The most important contingency plan which the economic team shared with political leaders and sought their support for was bridging a price gap between expensive petroleum products and cheap natural gas as it is creating a distortion in pricing mechanism and hence a higher demand for limited gas reserves, creating supply shortages and public unrest.
The meeting was informed that the government was pursuing liquefied natural gas (LNG) imports whose price hovered around $18 per MMBTU, compared with a maximum domestic gas price of $6 and alternative furnace oil cost of over $20. Since the three fuels are generally used for similar purposes, their prices should also have some compatibility.
Talking about the existing challenges, Dr Hafeez said that while controlling expenditure in running the civil administration had been a key policy direction, this could not apply to security expenditure in view of the security situation.
He said rains in Sindh required the government to lower economic growth forecast from 4.7 to 3.6 per cent.
When Fauzia Wahab asked why efforts had not been revived to introduce value-added tax abandoned in March last year, a parliamentarian quoted Dr Hafeez as saying: “It is a matter of political arithmetic that is perhaps missing.” He said a lot of effort, time and energy had gone waste last year, leading to introduction of other policy measures that helped recover over Rs40 billion.
DIVISIBLE POOL: The minister said that after the inclusion of special grants to Khyber Pakhtunkhwa and Balochistan, about 60 per cent of total proceeds of the federal divisible pool was going to the provinces, leaving only 40 per cent in the hands of the federal government to deal with debt servicing, security, development and other running expenses.
Such a huge additional transfer of almost Rs800 billion to the provinces, although not liked by many, would have a positive impact on the common man.
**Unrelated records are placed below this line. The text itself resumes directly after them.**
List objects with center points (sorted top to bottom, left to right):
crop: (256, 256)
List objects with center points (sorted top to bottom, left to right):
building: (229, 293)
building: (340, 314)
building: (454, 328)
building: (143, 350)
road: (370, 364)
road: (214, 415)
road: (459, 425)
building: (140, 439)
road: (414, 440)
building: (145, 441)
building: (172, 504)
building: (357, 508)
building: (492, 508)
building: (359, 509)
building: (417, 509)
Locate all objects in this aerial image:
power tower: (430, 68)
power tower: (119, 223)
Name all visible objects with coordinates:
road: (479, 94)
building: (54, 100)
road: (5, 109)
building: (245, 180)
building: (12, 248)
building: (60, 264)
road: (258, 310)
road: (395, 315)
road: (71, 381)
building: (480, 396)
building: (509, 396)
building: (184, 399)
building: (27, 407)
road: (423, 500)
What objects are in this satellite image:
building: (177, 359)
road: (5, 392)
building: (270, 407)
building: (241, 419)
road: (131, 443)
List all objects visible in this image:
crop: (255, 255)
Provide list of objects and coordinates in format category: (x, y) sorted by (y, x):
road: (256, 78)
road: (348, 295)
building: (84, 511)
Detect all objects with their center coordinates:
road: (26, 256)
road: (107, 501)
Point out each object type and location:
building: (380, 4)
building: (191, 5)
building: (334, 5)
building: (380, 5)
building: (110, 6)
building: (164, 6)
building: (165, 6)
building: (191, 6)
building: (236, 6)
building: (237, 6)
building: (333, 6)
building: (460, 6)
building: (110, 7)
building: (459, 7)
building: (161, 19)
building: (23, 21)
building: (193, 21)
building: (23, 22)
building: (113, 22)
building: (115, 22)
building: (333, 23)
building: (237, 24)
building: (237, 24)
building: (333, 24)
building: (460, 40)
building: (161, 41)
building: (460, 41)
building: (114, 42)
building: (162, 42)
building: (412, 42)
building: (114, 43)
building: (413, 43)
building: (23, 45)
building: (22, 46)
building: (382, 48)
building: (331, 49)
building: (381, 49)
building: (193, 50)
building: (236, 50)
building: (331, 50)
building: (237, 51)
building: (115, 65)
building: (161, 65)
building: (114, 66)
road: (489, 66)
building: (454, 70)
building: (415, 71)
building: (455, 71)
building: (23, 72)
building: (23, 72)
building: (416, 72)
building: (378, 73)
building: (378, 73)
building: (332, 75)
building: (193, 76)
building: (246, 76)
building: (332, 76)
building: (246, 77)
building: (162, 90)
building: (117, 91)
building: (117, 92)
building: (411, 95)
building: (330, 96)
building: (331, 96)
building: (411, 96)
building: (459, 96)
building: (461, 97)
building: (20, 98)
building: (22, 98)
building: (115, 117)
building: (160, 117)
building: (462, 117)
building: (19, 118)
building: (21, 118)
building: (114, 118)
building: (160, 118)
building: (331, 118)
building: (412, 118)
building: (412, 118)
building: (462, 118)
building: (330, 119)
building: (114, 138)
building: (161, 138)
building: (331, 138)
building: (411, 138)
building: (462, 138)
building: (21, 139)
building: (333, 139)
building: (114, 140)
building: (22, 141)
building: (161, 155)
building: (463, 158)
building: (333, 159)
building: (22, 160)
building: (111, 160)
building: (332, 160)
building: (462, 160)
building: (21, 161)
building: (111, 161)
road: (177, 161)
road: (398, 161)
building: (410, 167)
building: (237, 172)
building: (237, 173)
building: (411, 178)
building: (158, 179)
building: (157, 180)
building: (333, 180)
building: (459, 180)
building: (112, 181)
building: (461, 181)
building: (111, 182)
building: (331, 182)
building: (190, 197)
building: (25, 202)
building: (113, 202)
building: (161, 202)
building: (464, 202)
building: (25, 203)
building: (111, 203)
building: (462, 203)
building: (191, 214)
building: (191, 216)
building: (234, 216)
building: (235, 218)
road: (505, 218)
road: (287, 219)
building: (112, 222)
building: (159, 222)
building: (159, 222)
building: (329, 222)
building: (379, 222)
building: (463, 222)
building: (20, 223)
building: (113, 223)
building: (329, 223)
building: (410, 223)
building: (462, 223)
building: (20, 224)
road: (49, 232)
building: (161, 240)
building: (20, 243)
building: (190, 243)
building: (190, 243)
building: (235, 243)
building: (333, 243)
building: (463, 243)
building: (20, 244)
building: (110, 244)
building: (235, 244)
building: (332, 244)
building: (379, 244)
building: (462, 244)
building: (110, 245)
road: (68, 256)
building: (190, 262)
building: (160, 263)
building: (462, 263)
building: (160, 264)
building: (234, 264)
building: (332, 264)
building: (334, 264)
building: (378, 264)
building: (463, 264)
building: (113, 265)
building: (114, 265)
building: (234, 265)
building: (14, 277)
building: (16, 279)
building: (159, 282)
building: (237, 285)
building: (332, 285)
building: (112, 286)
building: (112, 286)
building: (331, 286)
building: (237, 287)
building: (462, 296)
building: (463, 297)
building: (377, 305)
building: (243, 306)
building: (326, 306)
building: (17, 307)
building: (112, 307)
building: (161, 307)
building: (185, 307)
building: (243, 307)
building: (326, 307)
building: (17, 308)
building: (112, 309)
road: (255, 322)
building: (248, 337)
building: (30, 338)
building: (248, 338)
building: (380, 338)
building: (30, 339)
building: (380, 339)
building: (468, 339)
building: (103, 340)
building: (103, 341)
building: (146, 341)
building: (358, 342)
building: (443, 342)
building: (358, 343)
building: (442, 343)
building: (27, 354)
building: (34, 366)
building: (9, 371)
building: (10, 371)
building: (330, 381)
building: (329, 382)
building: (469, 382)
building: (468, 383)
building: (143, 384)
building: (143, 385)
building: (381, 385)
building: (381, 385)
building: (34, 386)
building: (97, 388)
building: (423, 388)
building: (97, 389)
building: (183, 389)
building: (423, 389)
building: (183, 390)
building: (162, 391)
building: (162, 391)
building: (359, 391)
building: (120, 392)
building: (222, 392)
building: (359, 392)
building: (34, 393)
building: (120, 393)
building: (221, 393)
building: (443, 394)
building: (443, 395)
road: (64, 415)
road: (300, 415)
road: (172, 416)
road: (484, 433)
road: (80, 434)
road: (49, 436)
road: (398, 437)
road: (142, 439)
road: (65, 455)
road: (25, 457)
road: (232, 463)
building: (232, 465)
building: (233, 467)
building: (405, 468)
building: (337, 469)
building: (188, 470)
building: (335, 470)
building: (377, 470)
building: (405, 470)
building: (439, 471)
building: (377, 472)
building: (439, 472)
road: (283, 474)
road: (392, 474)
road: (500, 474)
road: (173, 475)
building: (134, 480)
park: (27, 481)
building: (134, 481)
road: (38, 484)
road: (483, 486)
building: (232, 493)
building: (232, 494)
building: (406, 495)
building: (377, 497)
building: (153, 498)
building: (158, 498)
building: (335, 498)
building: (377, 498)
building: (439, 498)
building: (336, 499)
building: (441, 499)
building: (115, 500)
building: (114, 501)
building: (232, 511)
Dr Hafeez reassured participants that foreign exchange reserves would remain around the $18 billion threshold, notwithstanding a recent dip below $17 billion and a major repayment of $1.2 billion due next month to the International Monetary Fund that was well accounted for in the budget.
The hope was based on an expectation that besides remittances and export earnings, which were estimated to yield $36.5 billion this year, about $2.4 billion would flow in before the end of the current fiscal on account of the Coalition Support Fund ($850 million) by the US, clearance of $800 million by UAE’s Etisalat on account of PTCL proceeds and $800 million on account of third generation telecom licences.
Dr Hafeez said the mismanagement in Pakistan Steel and PIA had symbolic importance and should be addressed, but they did not have any significant adverse financial impact on the budget. He said restructuring philosophy involving financing or refinancing of their debt and receivables would be a luxury with the public finance because this did not have any nexus with betterment of poor people.
On the contrary, Pakistan Railways and the power sector posed significant challenge not only to the budget but also to the overall economy.
The meeting noted with concern the railways minister’s demand, instead of in-house correction, for cash when the government was already taking care of railways’ salary, pension and electricity bills.
The minister said inflation had come down and expressed the hope that it would ease pressure on prices over the next couple of months. He said the government’s borrowing from the State Bank stood at Rs80 billion during the first six months
(July-Dec) this year, compared with Rs123 billion during the same period last year.
Dr Hafeez said since the government was unable to meet fertiliser plants’ gas demand, it had decided to import 1.2 million tons of fertiliser to protect farmers. This put an additional unbudgeted subsidy of Rs40-50 billion, he added.